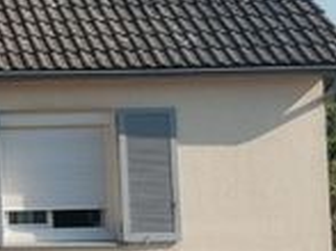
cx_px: -283
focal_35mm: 147
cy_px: 89
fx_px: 1426
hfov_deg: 12.2
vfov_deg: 10.1
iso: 50
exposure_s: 1/1621
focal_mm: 4.75
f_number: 1.8
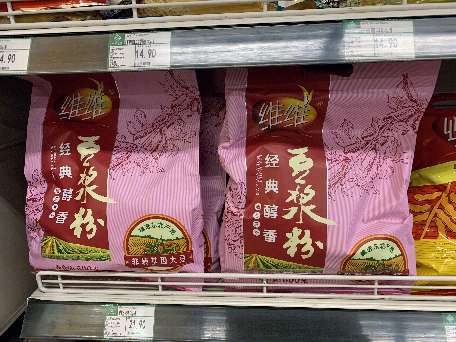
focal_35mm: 26
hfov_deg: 67.3
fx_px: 343
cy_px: 171
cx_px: 228
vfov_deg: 53.1
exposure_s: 1/50
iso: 100
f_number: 1.8
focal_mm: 4.25
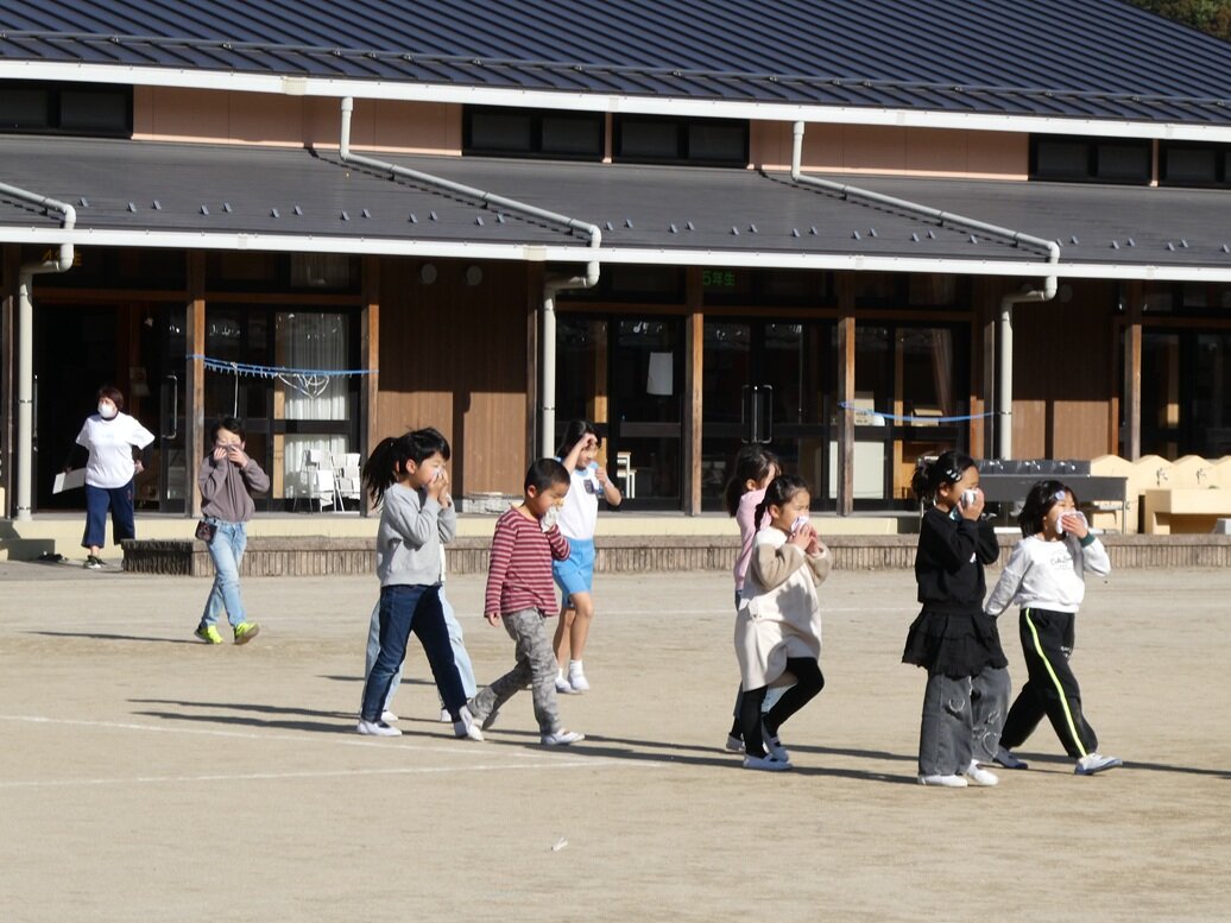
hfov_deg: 11.5
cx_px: 616
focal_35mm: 172
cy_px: 462
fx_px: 6117
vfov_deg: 8.6
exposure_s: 1/400
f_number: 5.6
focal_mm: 30.9
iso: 80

#### DIRECTIVE:
Write out the data above in full and exactly, but not the pictures.

#### RESPONSE BELOW:
cx_px: -283
focal_35mm: 147
cy_px: 89
fx_px: 1426
hfov_deg: 12.2
vfov_deg: 10.1
iso: 50
exposure_s: 1/1621
focal_mm: 4.75
f_number: 1.8
focal_35mm: 26
hfov_deg: 67.3
fx_px: 343
cy_px: 171
cx_px: 228
vfov_deg: 53.1
exposure_s: 1/50
iso: 100
f_number: 1.8
focal_mm: 4.25
hfov_deg: 11.5
cx_px: 616
focal_35mm: 172
cy_px: 462
fx_px: 6117
vfov_deg: 8.6
exposure_s: 1/400
f_number: 5.6
focal_mm: 30.9
iso: 80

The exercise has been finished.